# Download and unzip data folders from NSF website

This is a script to download zipfiles from each year on the [NSF website](https://www.nsf.gov/awardsearch/download.jsp).
After download of a file is completed, extract it so that it will create
a folder named after its year. Each year folder has a one xml file per award.

For this project, I downloaded data from 1960 to 2017 which represents approximately 1.5 GB (unzipped in aggregate)

In [1]:
# imports necessary for zip file download
import requests
# part of standard library below
from zipfile import ZipFile
import re
import os

In [2]:
# year range
start_year = 1960
stop_year = 2017
years = range(start_year,stop_year+1)

In [None]:
for y in years:
    
    # construct url for current year
    url = 'https://www.nsf.gov/awardsearch/download?DownloadFileName={}&All=true'.format(y)
    # retrieve data in memory at this url
    requested_year = requests.get(url)
    
    # recover name of zipped folder (usually year.zip)
    # headers is a dictionary containing information about your request
    content_name = requested_year.headers.get('Content-Disposition')
    zip_name = re.findall('\w+.zip', content_name)[0]
    
    # write zipped folder to disk locally (binary data located in request content)
    zipped_dir = os.path.join(os.pardir, 'data', 'raw', zip_name)
    with open(zipped_dir,'wb') as f:
        f.write(request.content)
    
    # extract zip file
    with ZipFile(zipped_dir, 'r') as thiszip:
        # unzipped folder name
        folder_path = os.path.join(os.path.dirname(zipped_dir), zip_name.split('.')[0])
        # MUST filter list of files in zipped folder
        # In 2002 data, there is one named '0225630.xml\r' and '0225630.xml'
        # so use strip() to remove carriage return (\r)
        # Even if there are duplicate of xml file, it will overwrite and keep one only
        xml_list = [ xml.strip() for xml in thiszip.namelist() ]
        # execute extraction
        thiszip.extractall(path = folder_path, members = xml_list)

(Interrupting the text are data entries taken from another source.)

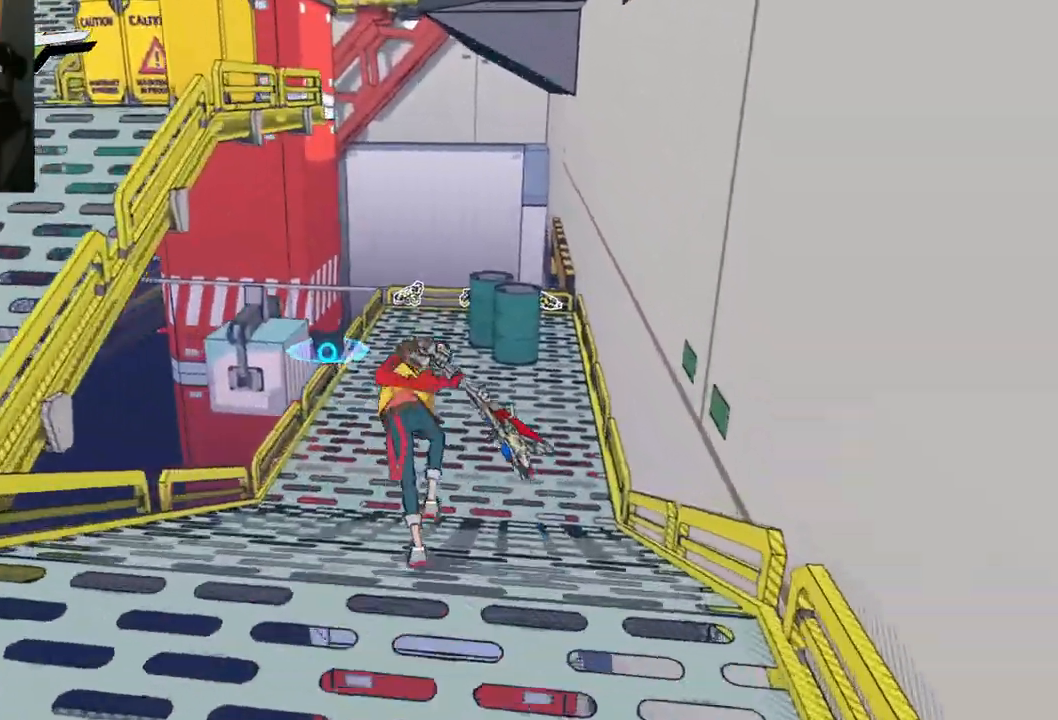
{"buttons": [], "left_stick": "up", "right_stick": "down", "events": [[350, "R1", "down"], [450, "R1", "up"]]}
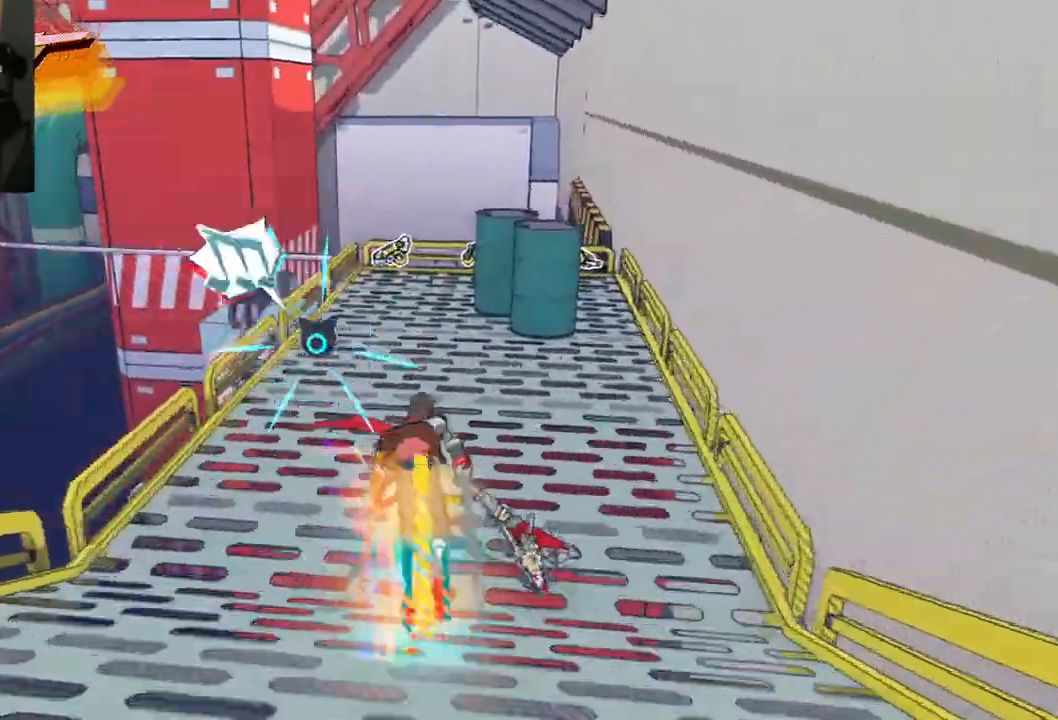
{"buttons": [], "left_stick": "up", "right_stick": "center", "events": [[217, "R1", "down"], [283, "R1", "up"], [300, "right_stick", "center"]]}
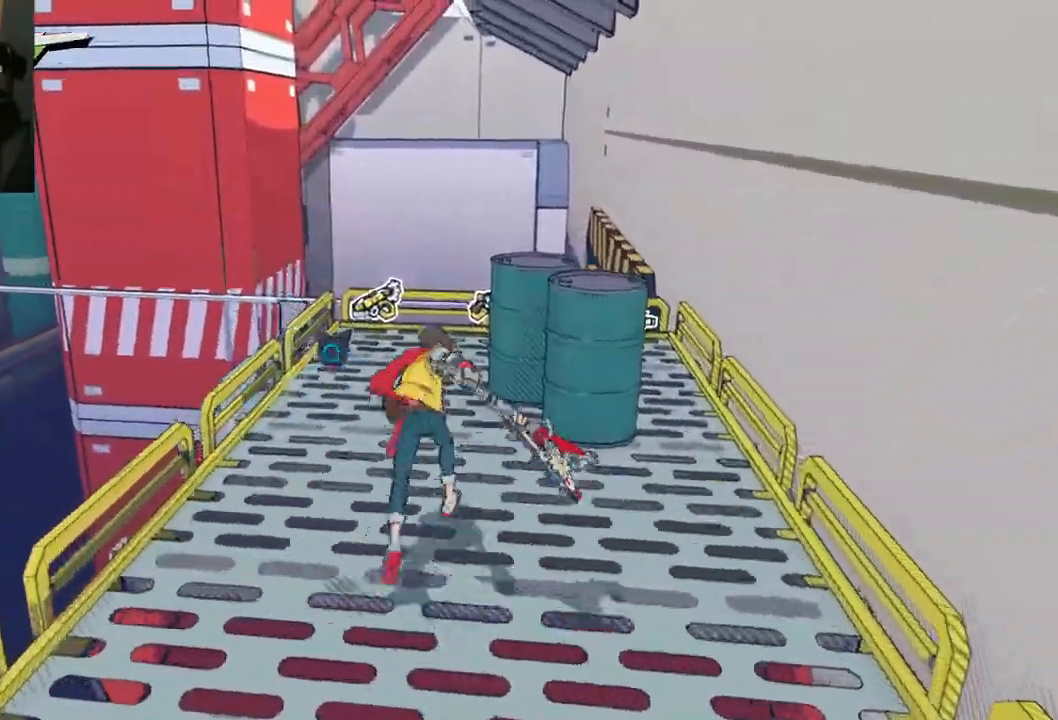
{"buttons": [], "left_stick": "up", "right_stick": "right", "events": [[233, "right_stick", "right"]]}
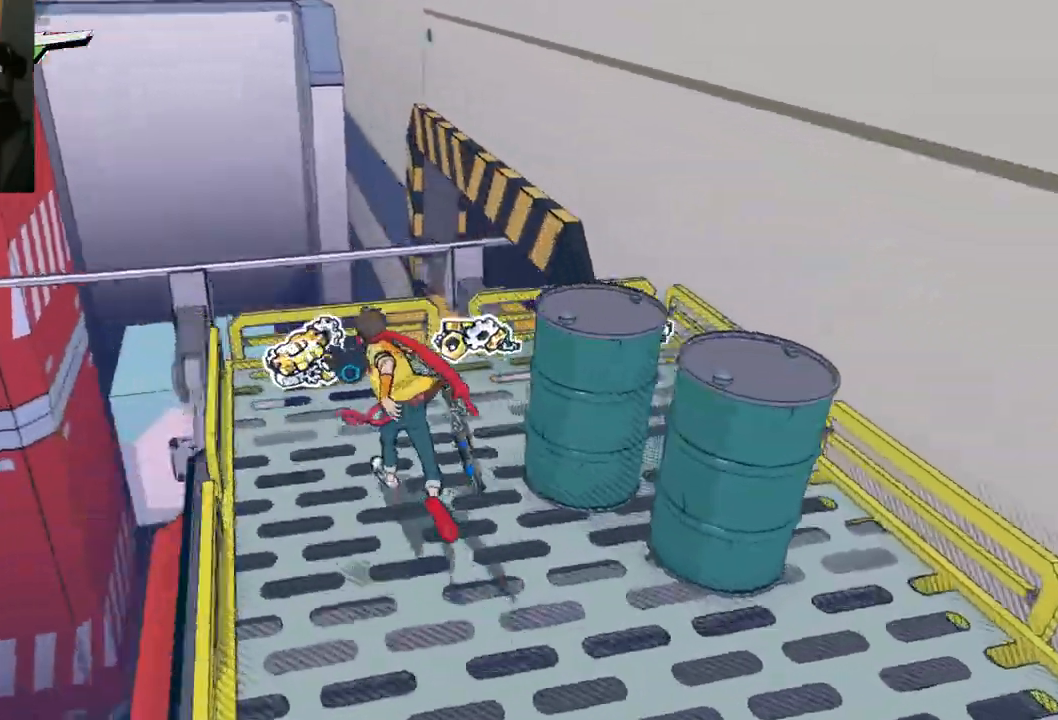
{"buttons": [], "left_stick": "right", "right_stick": "right", "events": [[333, "left_stick", "up-right"], [500, "left_stick", "right"]]}
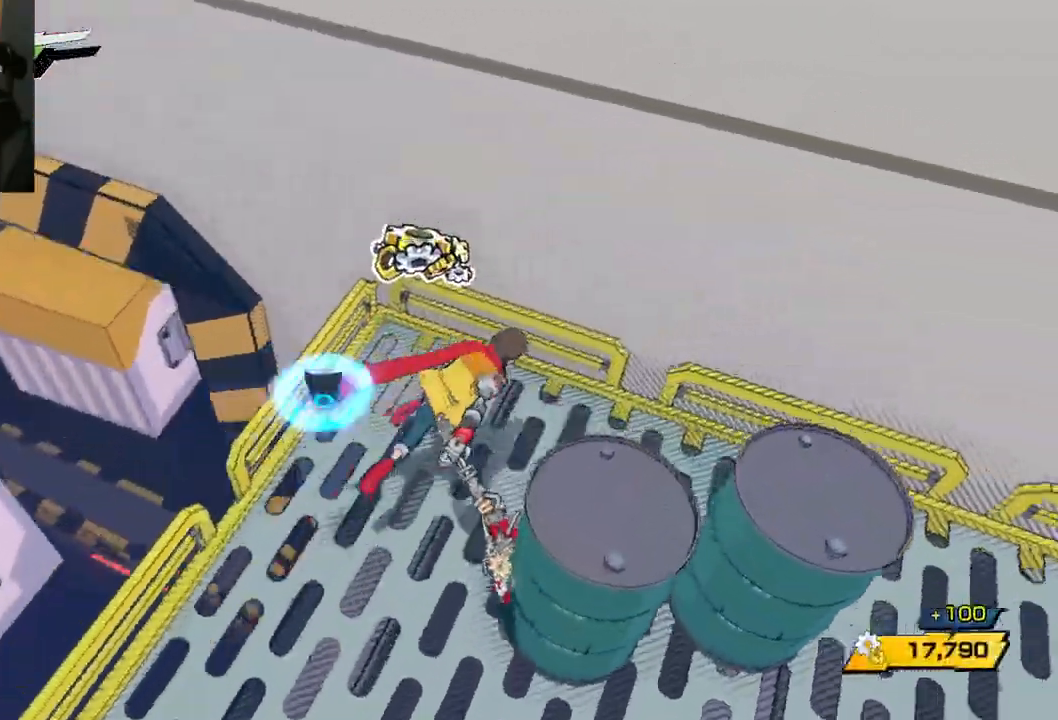
{"buttons": [], "left_stick": "down-right", "right_stick": "center", "events": [[117, "left_stick", "down-right"], [267, "right_stick", "center"], [383, "X", "down"], [467, "X", "up"]]}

#### Test on one year only

In [3]:
y=2018
# construct url for current year
url = 'https://www.nsf.gov/awardsearch/download?DownloadFileName={}&All=true'.format(y)
request = requests.get(url)

In [4]:
request.headers

{'Server': 'Apache-Coyote/1.1', 'Content-Disposition': 'attachment; filename="2018.zip"', 'Date': 'Thu, 24 May 2018 16:49:44 GMT', 'Strict-Transport-Security': 'max-age=31536000', 'Content-Length': '3378436', 'Content-Type': 'application/zip'}

In [5]:
# recover name of zip files
content_name = request.headers.get('Content-Disposition')

In [6]:
content_name

'attachment; filename="2018.zip"'

In [7]:
zip_name = re.findall('\w+.zip', content_name)[0]

In [8]:
zip_name

'2018.zip'

In [9]:
# write zipped folder to disk locally
zipped_dir = os.path.join(os.pardir, 'data', 'raw', zip_name)
with open(zipped_dir,'wb') as f:
    f.write(request.content)

In [10]:
# extract zip file
with ZipFile(zipped_dir, 'r') as thiszip:
    # unzipped folder name
    folder_path = os.path.join(os.path.dirname(zipped_dir), zip_name.split('.')[0])
    # MUST filter list of files in zipped folder
    # In 2002 data, there is one named '0225630.xml\r' and '0225630.xml'
    # so use strip() to remove carriage return (\r)
    # Even if there are duplicate of xml file, it will overwrite and keep one only
    xml_list = [ xml.strip() for xml in thiszip.namelist() ]
    # execute extraction
    thiszip.extractall(path = folder_path, members = xml_list)